Kafafi was a member of the Royal Committee that first led to the establishment of the Jordan Museum, and he served as Acting Director of the museum from 2012–2013. He has also been involved in a number of other curation and museum projects in addition to his research.

== Research ==
Kafafi's research interests largely revolve around the Neolithic period, but also cover the Chalcolithic, Bronze, and Iron Ages.

=== Field exploration ===
- 'Ain Ghazal: Alongside Gary O. Rollefson, Kafafi undertook advanced excavations at 'Ain Ghazal in the early 1990s, serving as co-director of the project. This is one of the most significant sites in Jordan, having yielded some of the oldest known human figures.
- Abu Hamid: Initially discovered during a 1975 survey of the Jordan Valley, the site of Abu Hamid was thereafter excavated under the partial direction Kafafi during the 1980s, in collaboration with colleagues from the Department of Antiquities, French Center of Scientific Affairs, and French Ministry of Foreign Affairs, with funding provided by the National Geographic Society. The first field season at Abu Hamid took place in 1986.
- Deir Alla: Following initial Dutch-run excavations at the site, a partnership was formed between the Leiden University and the Jordanian Department of Antiquities in 1986. This was succeeded by formal involvement of Yarmouk University, as represented first by Prof. Moawiyah Ibrahim and then by Prof. Kafafi. He has presented and published on the site internationally throughout the past three decades and previously served as co-director of the project from 1996–2010.
- Mugheir: With sponsorship from Tubingen University, Kafafi contributed to excavations at Mugheir, Jordan in the mid-1980s.
- Wadi Az-Zarqa/Dulayl: Kafafi served as co-director of the archaeological project known as Wadi Az-Zarqa/Dulayl, located near the Zarqa River and Tall al-Birah.
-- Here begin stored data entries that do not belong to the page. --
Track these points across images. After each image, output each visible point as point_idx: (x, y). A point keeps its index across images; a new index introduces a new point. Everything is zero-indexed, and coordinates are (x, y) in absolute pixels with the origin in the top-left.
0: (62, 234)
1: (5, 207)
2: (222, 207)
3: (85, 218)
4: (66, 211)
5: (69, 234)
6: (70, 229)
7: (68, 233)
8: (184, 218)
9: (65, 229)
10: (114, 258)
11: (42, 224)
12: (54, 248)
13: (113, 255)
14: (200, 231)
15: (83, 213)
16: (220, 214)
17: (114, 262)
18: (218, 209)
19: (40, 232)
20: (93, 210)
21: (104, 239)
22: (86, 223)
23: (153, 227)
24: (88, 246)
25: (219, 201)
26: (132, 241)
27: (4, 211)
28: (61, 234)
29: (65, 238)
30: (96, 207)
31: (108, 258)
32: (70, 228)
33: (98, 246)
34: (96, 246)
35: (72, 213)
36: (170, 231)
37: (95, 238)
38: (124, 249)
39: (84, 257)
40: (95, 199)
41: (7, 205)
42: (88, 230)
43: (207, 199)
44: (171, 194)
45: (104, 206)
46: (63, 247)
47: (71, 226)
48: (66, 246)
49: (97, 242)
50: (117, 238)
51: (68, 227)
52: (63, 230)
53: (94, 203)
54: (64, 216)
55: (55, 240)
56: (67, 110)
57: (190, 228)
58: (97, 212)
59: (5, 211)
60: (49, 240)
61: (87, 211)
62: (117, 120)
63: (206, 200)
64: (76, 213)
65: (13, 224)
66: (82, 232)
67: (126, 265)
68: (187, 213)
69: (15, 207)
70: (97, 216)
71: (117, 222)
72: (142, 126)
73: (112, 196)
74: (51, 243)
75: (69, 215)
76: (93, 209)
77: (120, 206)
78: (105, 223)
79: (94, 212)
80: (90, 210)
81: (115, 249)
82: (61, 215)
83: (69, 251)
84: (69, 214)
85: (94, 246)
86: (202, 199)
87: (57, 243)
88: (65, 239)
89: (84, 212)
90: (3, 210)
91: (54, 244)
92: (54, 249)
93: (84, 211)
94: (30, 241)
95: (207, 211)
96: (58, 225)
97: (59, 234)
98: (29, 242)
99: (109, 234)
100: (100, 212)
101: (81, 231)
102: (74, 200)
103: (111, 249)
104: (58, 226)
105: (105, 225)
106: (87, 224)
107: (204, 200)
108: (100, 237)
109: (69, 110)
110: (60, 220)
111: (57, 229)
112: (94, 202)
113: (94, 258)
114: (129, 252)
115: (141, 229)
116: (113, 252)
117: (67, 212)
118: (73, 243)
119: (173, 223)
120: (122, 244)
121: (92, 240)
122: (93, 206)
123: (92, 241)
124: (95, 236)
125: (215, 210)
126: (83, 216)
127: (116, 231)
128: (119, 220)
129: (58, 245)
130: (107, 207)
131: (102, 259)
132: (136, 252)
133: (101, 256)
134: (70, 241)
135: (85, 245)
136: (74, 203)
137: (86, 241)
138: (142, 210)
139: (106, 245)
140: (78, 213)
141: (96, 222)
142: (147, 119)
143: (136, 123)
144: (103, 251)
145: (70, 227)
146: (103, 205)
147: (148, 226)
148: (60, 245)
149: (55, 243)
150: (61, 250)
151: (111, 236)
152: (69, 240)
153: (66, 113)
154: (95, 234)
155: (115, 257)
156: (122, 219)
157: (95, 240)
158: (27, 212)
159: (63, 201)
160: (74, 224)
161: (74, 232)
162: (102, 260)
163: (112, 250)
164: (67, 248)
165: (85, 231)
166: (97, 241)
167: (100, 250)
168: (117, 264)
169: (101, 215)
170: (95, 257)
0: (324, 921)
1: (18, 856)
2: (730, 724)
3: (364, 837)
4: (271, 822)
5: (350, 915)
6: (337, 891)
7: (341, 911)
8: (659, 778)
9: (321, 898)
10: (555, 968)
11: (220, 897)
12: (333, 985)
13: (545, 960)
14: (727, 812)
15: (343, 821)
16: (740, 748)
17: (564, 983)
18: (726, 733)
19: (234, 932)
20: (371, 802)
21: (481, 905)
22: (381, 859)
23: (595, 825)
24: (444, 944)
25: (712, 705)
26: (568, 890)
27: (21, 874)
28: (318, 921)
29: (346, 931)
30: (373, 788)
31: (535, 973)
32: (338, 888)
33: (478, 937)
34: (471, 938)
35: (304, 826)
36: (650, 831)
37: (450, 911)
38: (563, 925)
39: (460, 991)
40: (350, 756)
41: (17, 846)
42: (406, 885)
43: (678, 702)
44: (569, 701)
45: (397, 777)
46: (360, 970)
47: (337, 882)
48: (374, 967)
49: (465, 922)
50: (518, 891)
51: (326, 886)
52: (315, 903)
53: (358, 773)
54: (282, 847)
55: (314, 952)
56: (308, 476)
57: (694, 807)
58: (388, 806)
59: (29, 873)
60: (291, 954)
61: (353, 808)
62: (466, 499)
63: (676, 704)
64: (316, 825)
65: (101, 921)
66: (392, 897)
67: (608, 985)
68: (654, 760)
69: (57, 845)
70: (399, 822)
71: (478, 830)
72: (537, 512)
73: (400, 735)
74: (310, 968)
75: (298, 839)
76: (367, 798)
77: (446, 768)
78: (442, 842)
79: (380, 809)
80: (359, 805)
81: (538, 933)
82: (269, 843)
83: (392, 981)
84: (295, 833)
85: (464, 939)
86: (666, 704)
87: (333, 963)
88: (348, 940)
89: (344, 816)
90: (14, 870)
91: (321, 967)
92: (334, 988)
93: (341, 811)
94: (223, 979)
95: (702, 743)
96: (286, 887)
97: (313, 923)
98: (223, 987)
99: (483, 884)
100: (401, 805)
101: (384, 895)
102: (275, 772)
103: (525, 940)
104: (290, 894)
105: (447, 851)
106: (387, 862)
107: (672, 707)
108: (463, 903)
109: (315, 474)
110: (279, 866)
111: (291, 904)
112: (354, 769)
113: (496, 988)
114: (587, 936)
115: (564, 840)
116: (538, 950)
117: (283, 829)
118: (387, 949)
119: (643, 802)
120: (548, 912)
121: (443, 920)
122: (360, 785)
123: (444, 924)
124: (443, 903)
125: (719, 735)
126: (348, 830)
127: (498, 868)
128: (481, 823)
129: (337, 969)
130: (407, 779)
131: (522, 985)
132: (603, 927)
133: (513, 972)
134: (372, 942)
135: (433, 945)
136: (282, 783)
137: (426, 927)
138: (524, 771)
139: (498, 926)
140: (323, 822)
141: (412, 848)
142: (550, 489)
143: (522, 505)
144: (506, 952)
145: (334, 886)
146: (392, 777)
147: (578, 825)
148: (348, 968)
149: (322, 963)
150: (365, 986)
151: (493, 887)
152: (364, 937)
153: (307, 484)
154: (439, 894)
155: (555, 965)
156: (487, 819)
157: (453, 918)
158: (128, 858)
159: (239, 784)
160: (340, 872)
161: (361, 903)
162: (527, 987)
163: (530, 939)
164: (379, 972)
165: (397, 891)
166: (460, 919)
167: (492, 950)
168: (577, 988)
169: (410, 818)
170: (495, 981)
The project is a joint effort of Yarmouk (Kafafi) and University of Rome La Sapienza.

==== Tall Damiyah====
Kafafi has been serving as co-director of an excavation at Tell Damiyah in collaboration with Dutch archaeologists from the National Museum of Antiquities in Leiden since 2014. Their focus is on the Iron Age period at the site.

==== Additional engagements ====
Additional archaeological engagements are listed on Kafafi's faculty website. He has also consulted on various other archaeology, CRM, and tourism development initiatives. He holds close connections with officials at the Jordanian Department of Antiquities.

=== Selected publications ===
- Jebel Abu Thawwab (Er-Rumman), Central Jordan: The Late Neolithic and Early Bronze Age I occupations. Berlin: Ex Oriente. 2001.
- Prehistory of Jordan II. Edited volume with H.G. Gebel and G. Rollefson. Berlin: Ex Oriente. 1997.
- Jerusalem before Islam. Edited volume with R. Schick. British Archaeological Reports International Series 1699. Oxford: Archaeopress. 2007.
- Modesty and Patience. Archaeological Studies and Memories in Honor of Nabil Qadi "Abu Salim," edited by H.G.K. Gebel, Z. Kafafi, and O. al-Ghul. Yarmouk University, Monograph of the Faculty of Archaeology and Anthropology (2009) & ex oriente, Berlin (2009).
- "The Pre-Pottery Neolithic A Horizon in Jordan: A Synthesis," in Drawing the Threads Together: Studies on Archaeology in Honour of Karin Bartl, ed. by A. Ahrens, et al. (525-543). Münster: Zaphon. 2020.
- "Who Owns the Past: Jordanian Archaeological Masterpieces at the International Museums." Studies in the History and Archaeology of Jordan XIII: 627-640. 2019.